The Florida-based 51-year-old, now in the twilight of his career, has returned to the land of his birth for the first time in eight years for the inaugural $1 million (594 million pounds) tournament, which starts on Thursday at the Natadola Bay Golf Course.
"It's the first time in 35 years that I've played a tournament here," he told a news conference at the course on Wednesday.
"I'm excited to play here, there's going to be a lot of pressure trying to play here and win.
"I'm going to try and win this tournament and play the best I can, so that's the pressure I have to deal with."
Victory at the tournament, co-sanctioned by the Australian PGA and the OneAsia tour, would give Singh a first title in six years and if he fails to win, it will not be because he is unfamiliar with the course.
Singh returned to the island nation after a break of nine years in 2005 to design it, taking the opportunity to appeal for the indigenous Fijians and ethnic Indians to live together in harmony after years of communal tension.
"A lot more people recognise me this time around than when I came here before to build the golf course," he added.
"And it was nice. I rode around my old stomping grounds, where I grew up, the golf course where I grew up, the house where I grew up and it was nice."

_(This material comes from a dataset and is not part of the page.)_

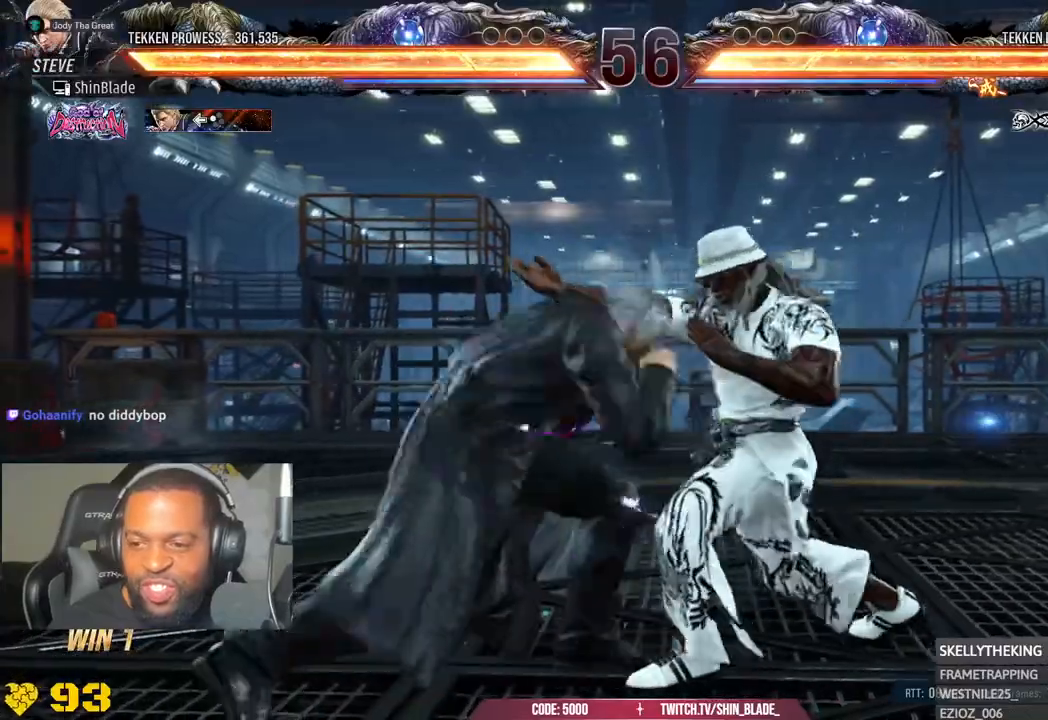
Gameplay with a controller (PlayStation layout); each line is a JSON object with the inputs held at the frame after it (dt_ms = milliseconds from this image to that frame). "events" lists button and stick changes between this image and that frame as [ms after this image, input, new state], when the widget could be followed in between.
{"dt_ms": 500, "buttons": ["DPAD_LEFT"], "left_stick": "center", "right_stick": "center", "events": [[67, "TRIANGLE", "up"], [100, "DPAD_RIGHT", "up"], [117, "DPAD_DOWN", "up"], [117, "DPAD_LEFT", "down"], [133, "TRIANGLE", "down"], [217, "TRIANGLE", "up"], [283, "DPAD_LEFT", "up"], [350, "SQUARE", "down"], [433, "DPAD_LEFT", "down"], [467, "SQUARE", "up"]]}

Singh's last professional wins came in 2008 but he showed some of the form which made him number one for 32 weeks in 2004 and 2005 when he finished tied for 36th place at last week's U.S. PGA Championships in Louisville, Kentucky.
With two U.S. PGA triumphs and one U.S. Masters win among more than 50 career titles, Singh is without doubt his country's most successful sportsman.
He hopes the arrival of international golf will inspire young Fijians to follow in his footsteps and to that end was disappointed that local golfers were forced to go through a special qualifying event.
"I was very surprised about that," he said. "I think they should have given the Fiji local golfers at least five spots without qualifying.
"It is a tournament in Fiji and in any other country they would give five to 10 spots to the local golfers."
Singh's brother Krishna will tee off on Thursday, however, which only adds to the sense of the familiarity for the 28-times winner on the U.S. PGA Tour.
"Everyone seems to be like family again, I meet somebody and they remember me from 15 years," he added.
"Hopefully they come out here and watch me play. It's not too many years left for me to go out here and play at the level I can play and win golf tournaments."